> _What the task asks_
Your output should be each line from the material below that has the word "down".
-- -- --
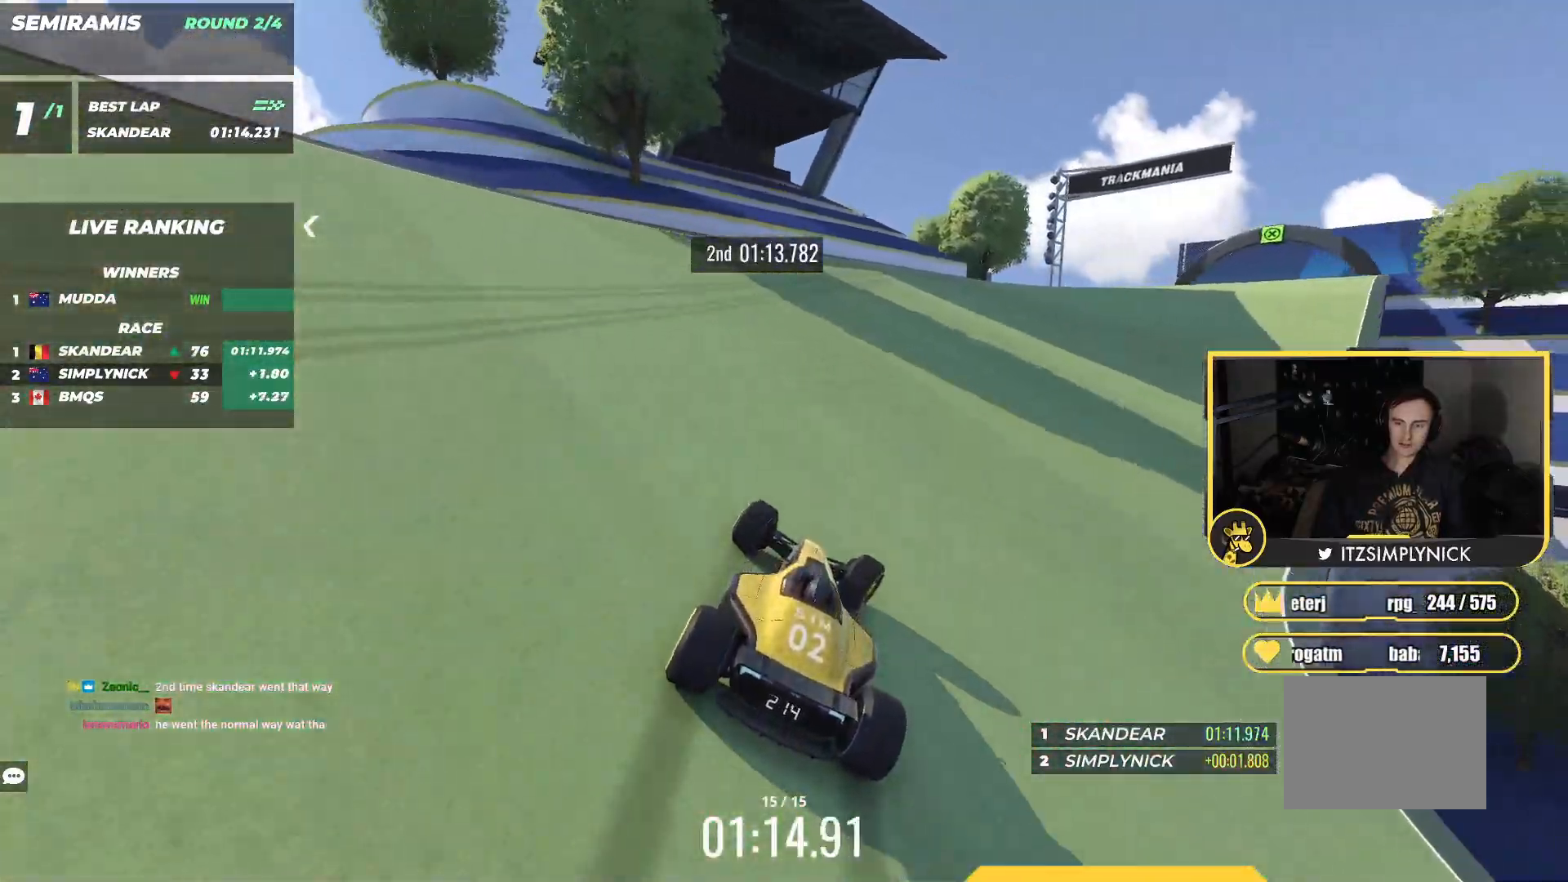
{"keys": ["up"], "events": [[467, "right", "up"]]}
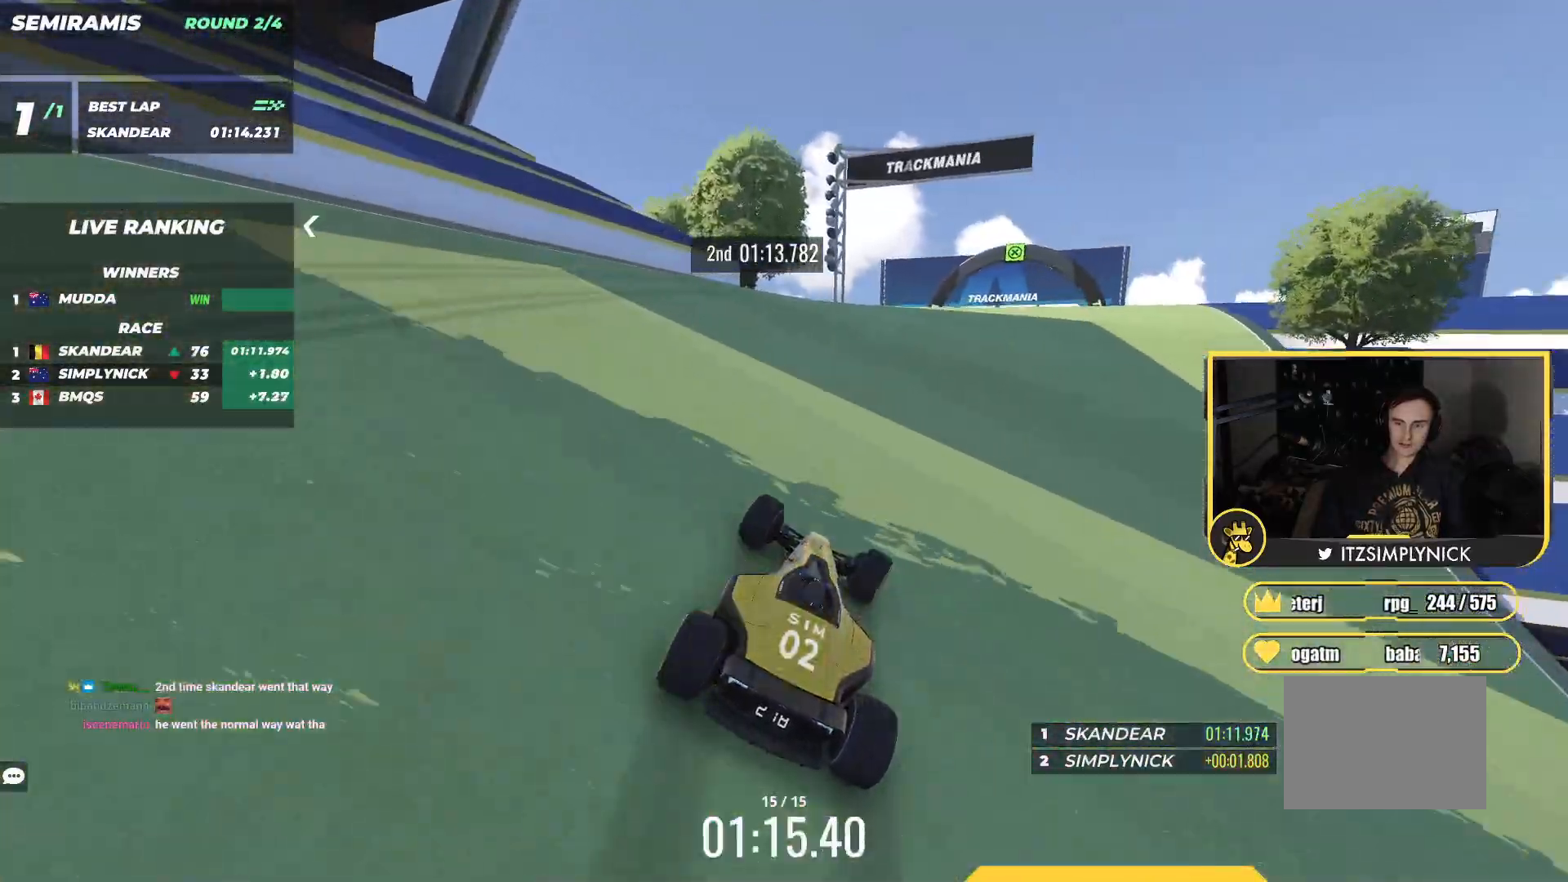
{"keys": ["up"], "events": [[350, "right", "down"], [500, "right", "up"]]}
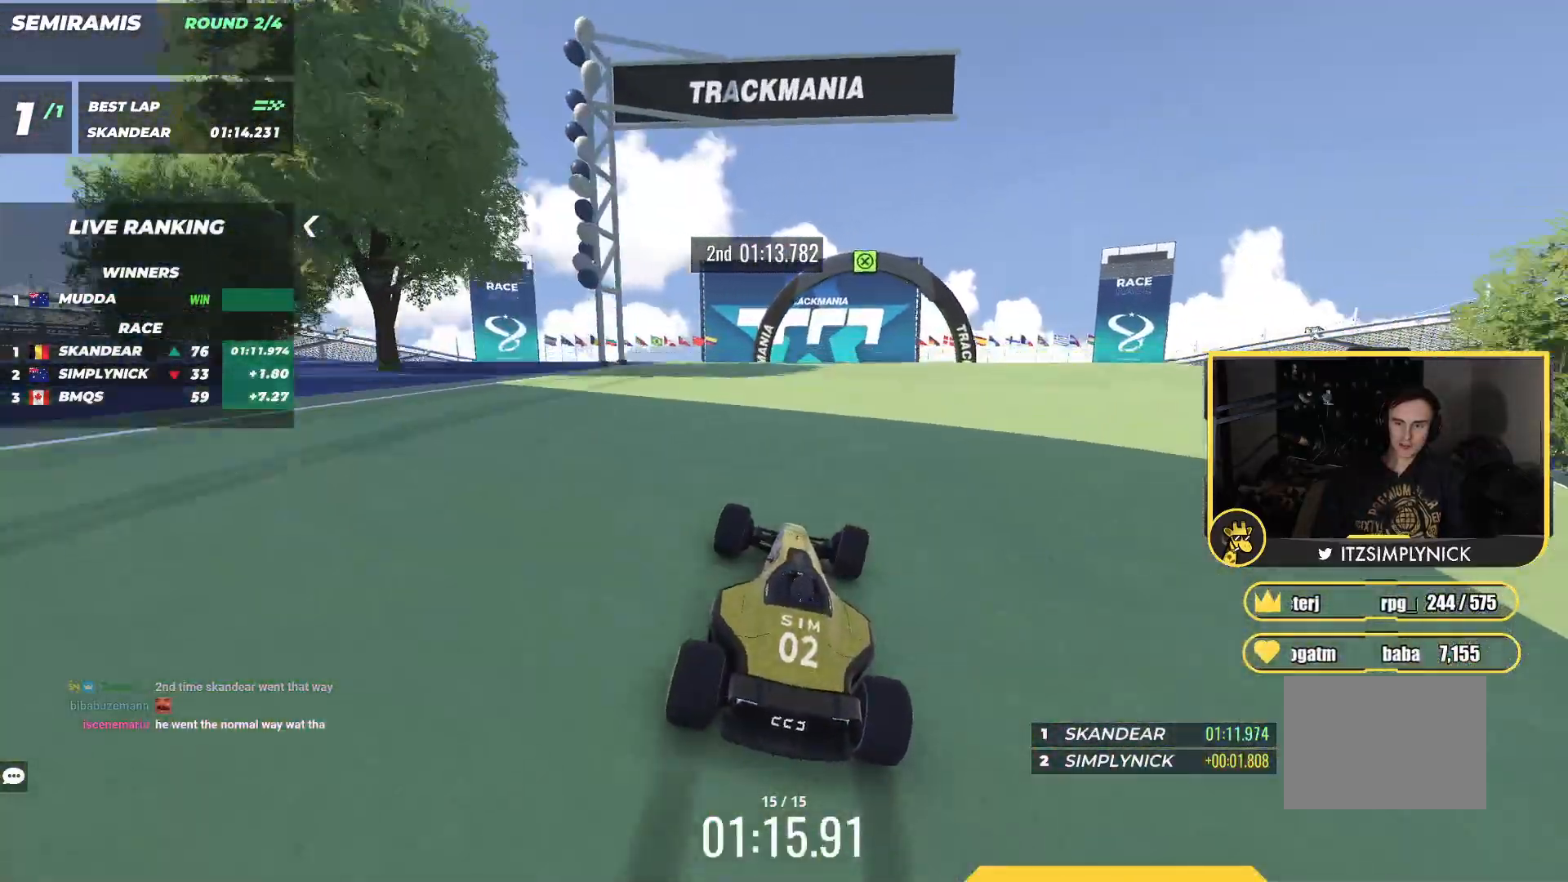
{"keys": ["right", "up"], "events": [[483, "right", "down"]]}
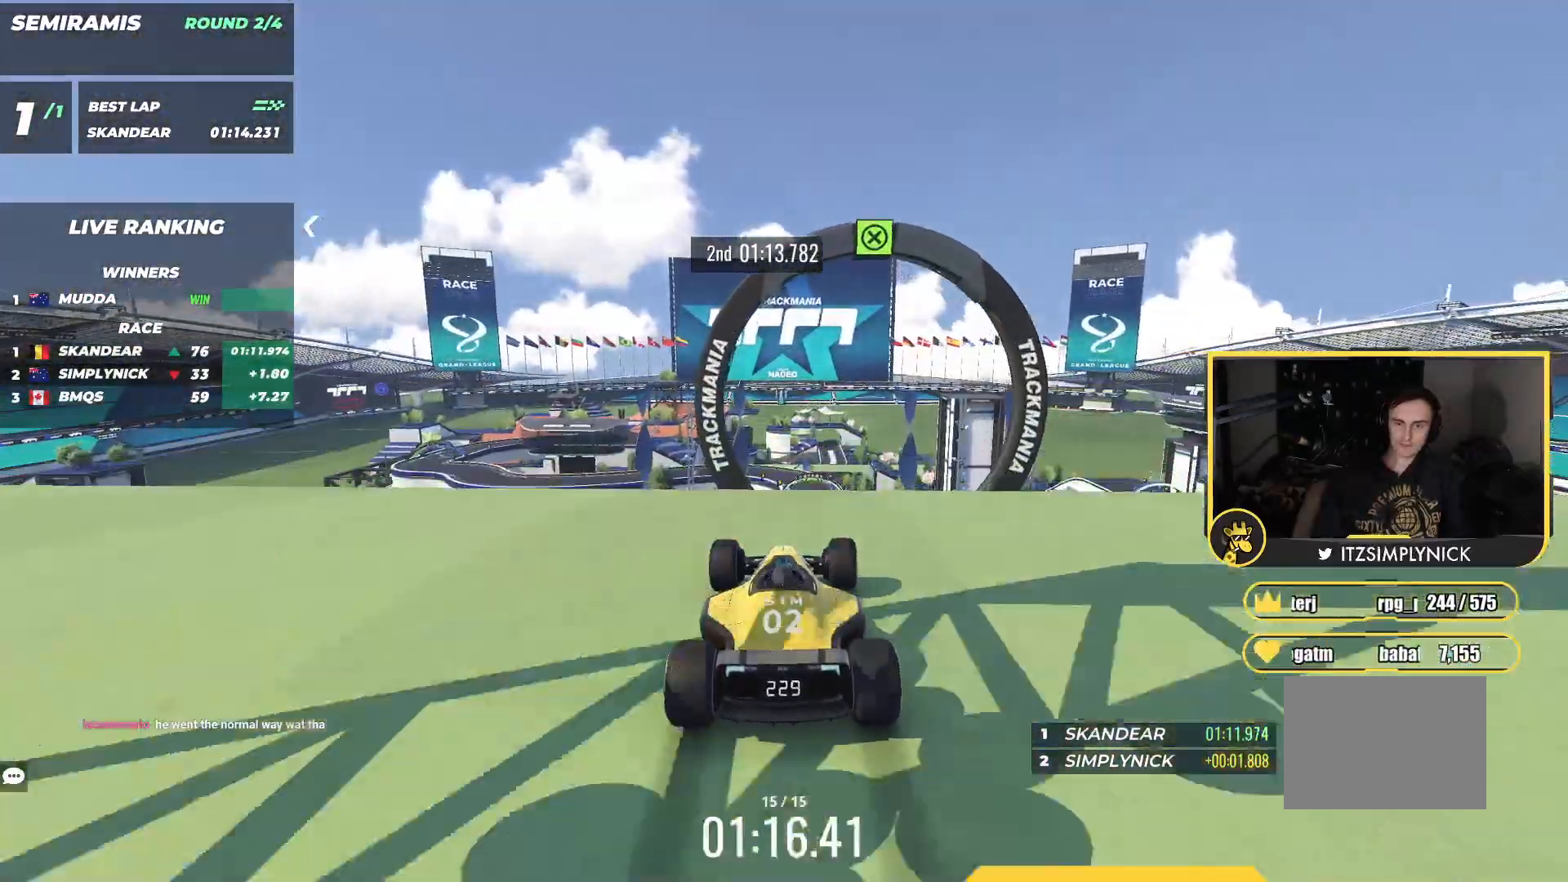
{"keys": ["up"], "events": [[67, "right", "up"]]}
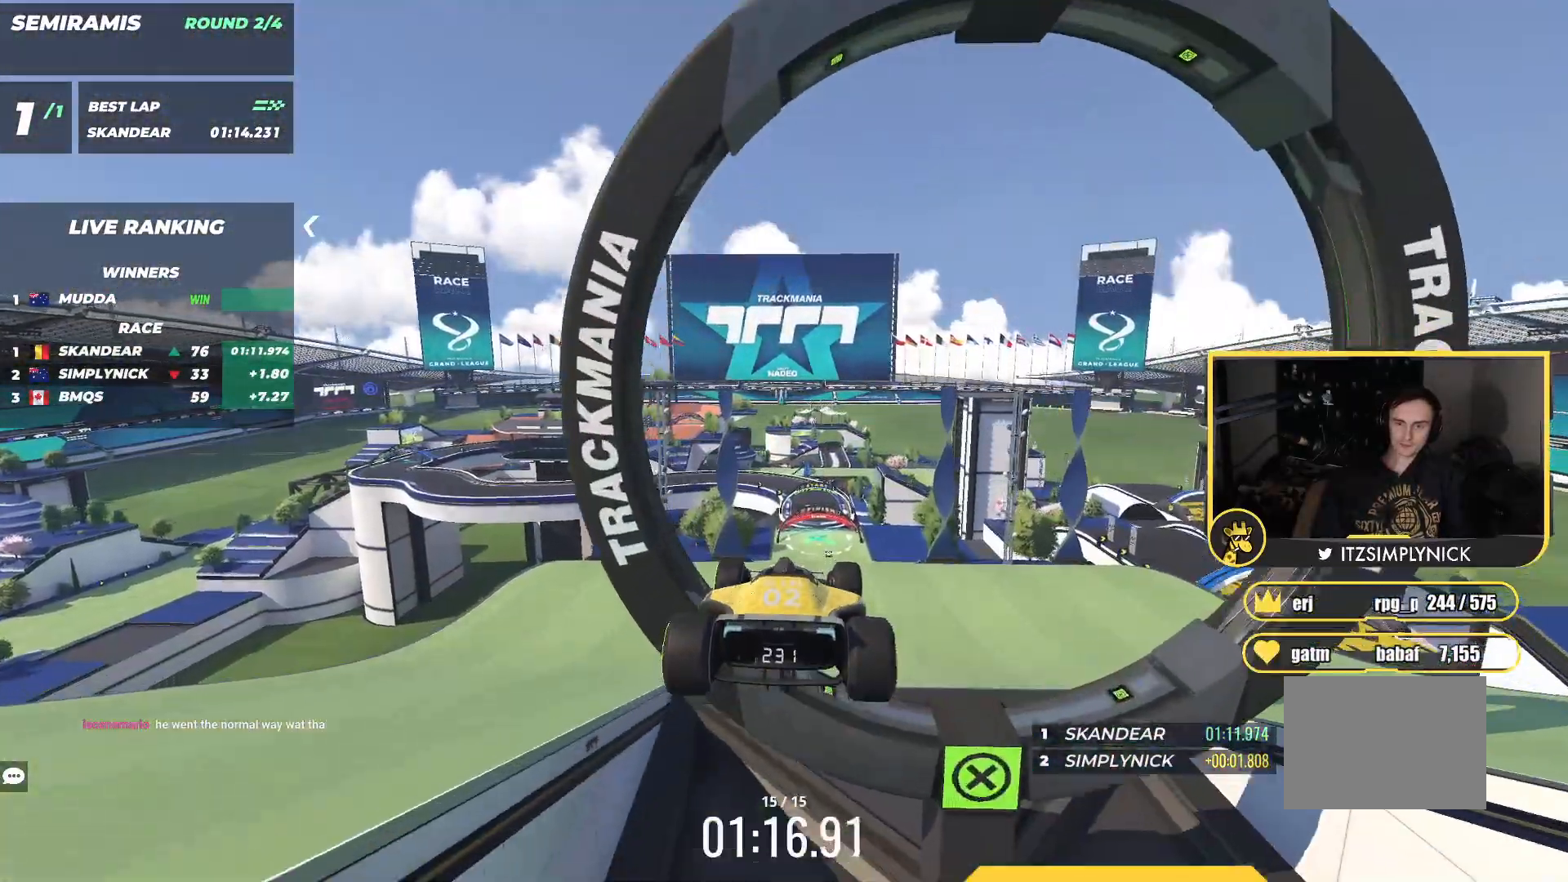
{"keys": ["up"], "events": [[200, "right", "down"], [483, "right", "up"]]}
-- -- --
> _Task solution_
{"keys": ["up"], "events": [[350, "right", "down"], [500, "right", "up"]]}
{"keys": ["right", "up"], "events": [[483, "right", "down"]]}
{"keys": ["up"], "events": [[200, "right", "down"], [483, "right", "up"]]}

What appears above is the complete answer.